● Problem requirements:
Your answer must be an exact copy of the records below, with no pictures in it.

● Records to process:

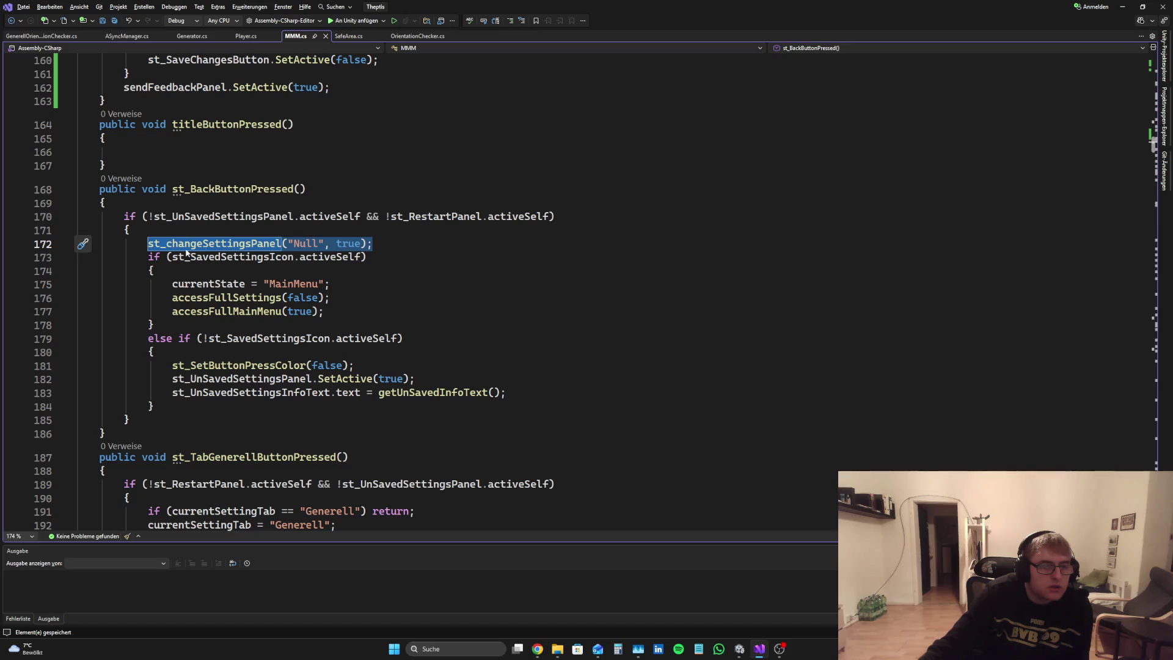
{"action": "left_click", "coordinate": [387, 249]}
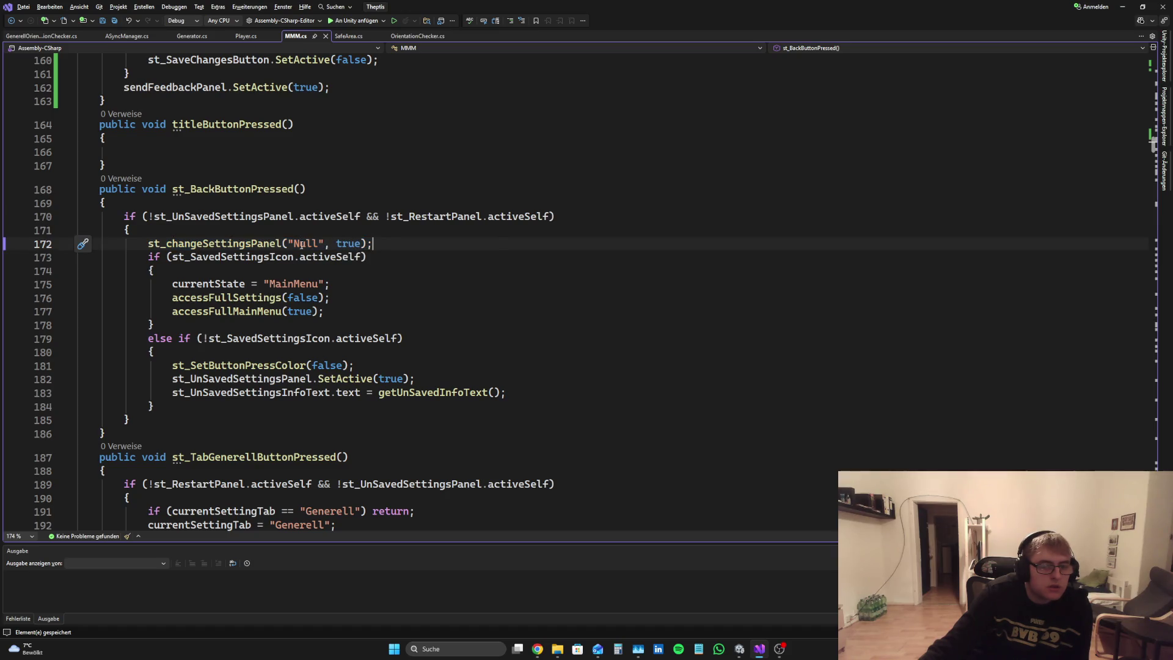
{"action": "left_click_drag", "start_coordinate": [365, 243], "coordinate": [149, 244]}
{"action": "key", "text": "ctrl+c"}
{"action": "scroll", "coordinate": [348, 333], "scroll_direction": "up", "scroll_amount": 8}
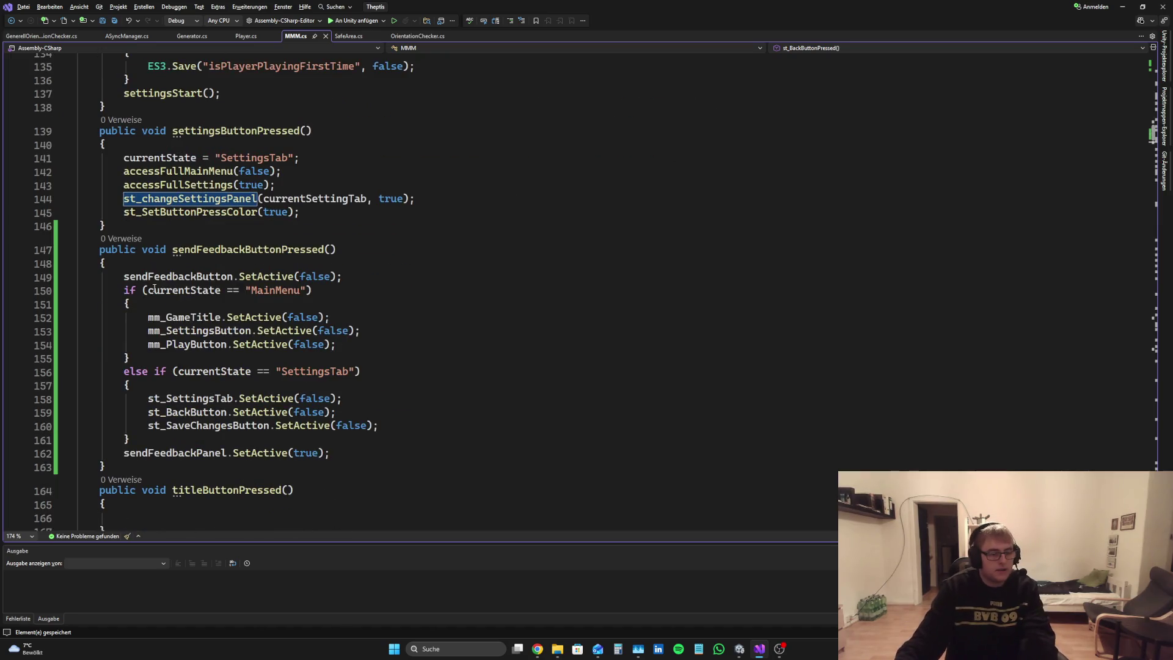
Step: Paste st_changeSettingsPanel("Null", true); after the SaveChangesButton line in the SettingsTab branch and save MMM.cs
{"action": "left_click", "coordinate": [393, 425]}
{"action": "key", "text": "Return"}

● Task output:
{"action": "left_click", "coordinate": [387, 249]}
{"action": "left_click_drag", "start_coordinate": [365, 243], "coordinate": [149, 244]}
{"action": "key", "text": "ctrl+c"}
{"action": "scroll", "coordinate": [348, 333], "scroll_direction": "up", "scroll_amount": 8}
Step: Paste st_changeSettingsPanel("Null", true); after the SaveChangesButton line in the SettingsTab branch and save MMM.cs
{"action": "left_click", "coordinate": [393, 425]}
{"action": "key", "text": "Return"}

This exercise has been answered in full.